Indian Adaptation Of ‘The Girl on the Train’ staring Parineeti Chopra is a mystery thriller film. This film was released on Netflix on February 26, 2021. It is directed by Ribhu Dasgupta and produced under the banner of Reliance Entertainment. The star casts in Indian Adaptation Of ‘The Girl on the Train’ are Parineeti Chopra, Aditi Rao Hydari, Kirti Kulhari and Avinash Tiwary.

The film is based on the book of the same name by author Paula Hawkins. The book was first released in 2015 and it became the fastest-selling adult novel. It remained at the top in The New York Times best-selling books list for 13 weeks. The book is about Rachel Watson, an alcoholic woman who watches a couple from her window of the train on her daily commutes. As every day passes she builds a dark obsession and envies the couple, especially the woman whom she calls Jess and her ‘perfect life’. One day when she sees something shocking from the train, Rachel is thrust into the couple’s lives and soon the police investigation that follows. Rachel Watson is one of the three female protagonists in the story and they are all linked by their treatment at the hands of one man.

The book was adapted by Hollywood in 2016. The film was directed by Tate Taylor and had a star-studded ensemble, with Emily Blunt in the lead role. While Emily Blunt received many praises for her performance as Rachel Watson and a BAFTA nomination, the film did not do well at the box office. Many critics called the film an exploitative melodrama and a suspense free tale.

Indian Adaptation Of The Girl On The Train (Parineeti Chopra)

The Indian Adaptation Of of ‘The Girl On The Train’ by Bollywood is somewhat just like that, and slightly more disappointing. The film avoids the book’s principle ideas. The book is lost in the labyrinth of Bollywood cliches as it gives its alcoholic protagonist a rare case of amnesia. Dasgupta’s ‘The Girl On The Train’ is more of a thriller than a psychological drama about a woman who is lost and finds herself again through her utter willpower, like in the book. The film is set in London and it is one of the few things that the film gets right. Parineeti Chopra plays Mira, the renamed Rachel.

She used to work as a high-profile criminal prosecutor. But after getting divorced and suffering from a miscarriage due to a car crash, Mira becomes alcoholic. Her drinking habit wrecks her law practice. With no work, Mira starts to board a daily train to go nowhere. During these commutes, she spies and starts to fixate on Nusrat (Aditi Rao Hydari), who seems to have a perfect life like she once had. This is the point where the film goes down a different path than the book. Rachel Watson is a character who has multiple shades of grey.

The character forces the audience to separate her drinking problems from the person she is. Unfortunately, the Indian Adaptation Of ‘The Girl on the Train’ fails to do that. It simply highlights Mira’s shortcomings. Through the course of two hours, the audience are shown scenes of some over the top drunk acting and over emoting with lots of smoky eye makeup. The film fails to create curiosity and intrigue the audience. Deviating from the original plot does not the film.
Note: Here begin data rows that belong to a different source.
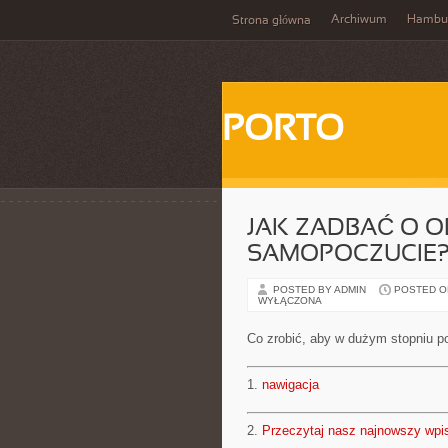
Archiwum
Hambu
Strona główna
PORTO
JAK ZADBAĆ O 
SAMOPOCZUCIE
POSTED BY ADMIN
POSTED ON 
WYŁĄCZONA
Co zrobić, aby w dużym stopniu 
1.
nawigacja
2.
Przeczytaj nasz najnowszy wpi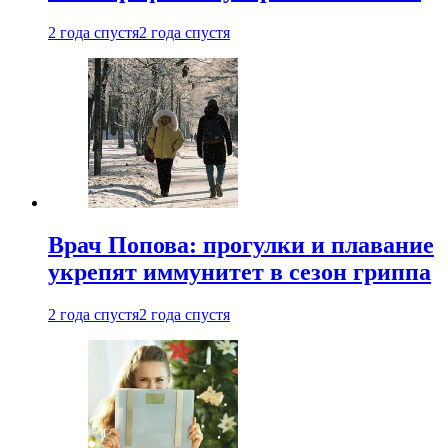
2 года спустя
2 года спустя
Врач Попова: прогулки и плавание
укрепят иммунитет в сезон гриппа
2 года спустя
2 года спустя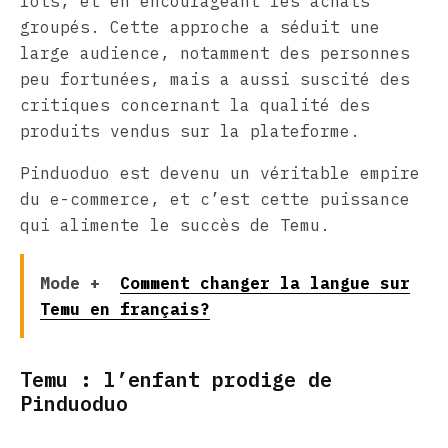
lots, et en encourageant les achats
groupés. Cette approche a séduit une
large audience, notamment des personnes
peu fortunées, mais a aussi suscité des
critiques concernant la qualité des
produits vendus sur la plateforme.
Pinduoduo est devenu un véritable empire
du e-commerce, et c’est cette puissance
qui alimente le succès de Temu.
Mode +
Comment changer la langue sur
Temu en français?
Temu : l’enfant prodige de
Pinduoduo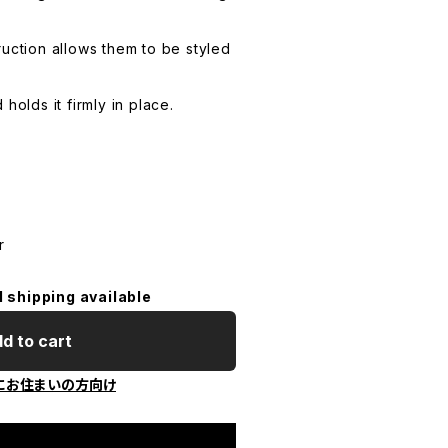
ruction allows them to be styled
holds it firmly in place.
r
l shipping available
d to cart
にお住まいの方向け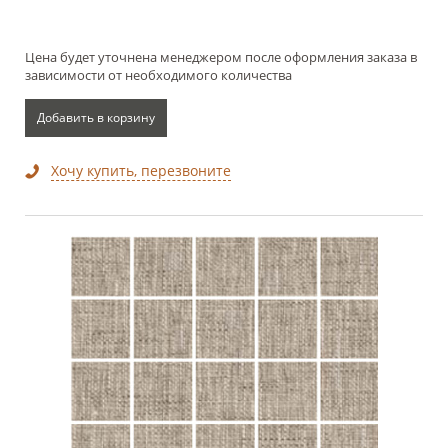
Цена будет уточнена менеджером после оформления заказа в
зависимости от необходимого количества
Добавить в корзину
Хочу купить, перезвоните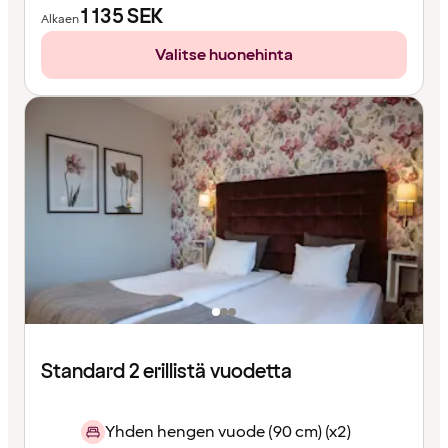
1 135
SEK
Alkaen
Valitse huonehinta
Standard 2 erillistä vuodetta
Yhden hengen vuode (90 cm) (x2)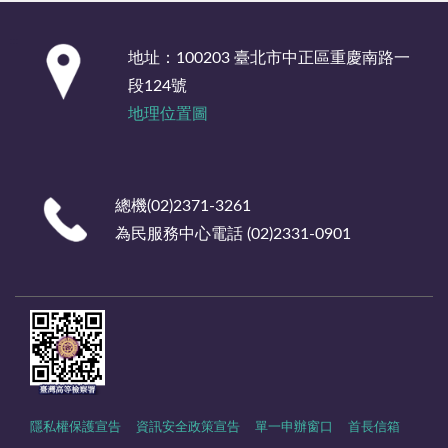
:::
地址：100203 臺北市中正區重慶南路一
段124號
地理位置圖
總機(02)2371-3261
為民服務中心電話 (02)2331-0901
隱私權保護宣告
資訊安全政策宣告
單一申辦窗口
首長信箱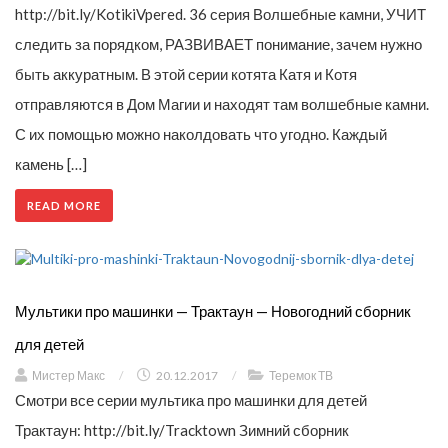
http://bit.ly/KotikiVpered. 36 серия Волшебные камни, УЧИТ
следить за порядком, РАЗВИВАЕТ понимание, зачем нужно
быть аккуратным. В этой серии котята Катя и Котя
отправляются в Дом Магии и находят там волшебные камни.
С их помощью можно наколдовать что угодно. Каждый
камень […]
READ MORE
Мультики про машинки — Трактаун — Новогодний сборник
для детей
Мистер Макс
/
20.12.2017
/
Теремок ТВ
Смотри все серии мультика про машинки для детей
Трактаун: http://bit.ly/Tracktown Зимний сборник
A thriller is supposed to invest the audience in the protagonist’s circumstances. The film fails to evoke sympathy for Mira because her actions and the events that take place around her are not convincing enough. The film fails to hold attention and some unnecessary songs fitted into the story, don’t help the narrative of the film much. The only thing that might stay with the audience is Aditi Rao Hydari’s acting as Nusrat. She has a brief role but it is impactful. She combines her character’s beauty and fragility to portray Nusrat’s pain and the secret she hides behind that beauty.

As the plot starts to unravel, it seems very predictable. The loopholes that are left in the plot because of too much material makes the Indian Adaptation Of ‘The Girl On The Train’ a disappointing watch for the viewers.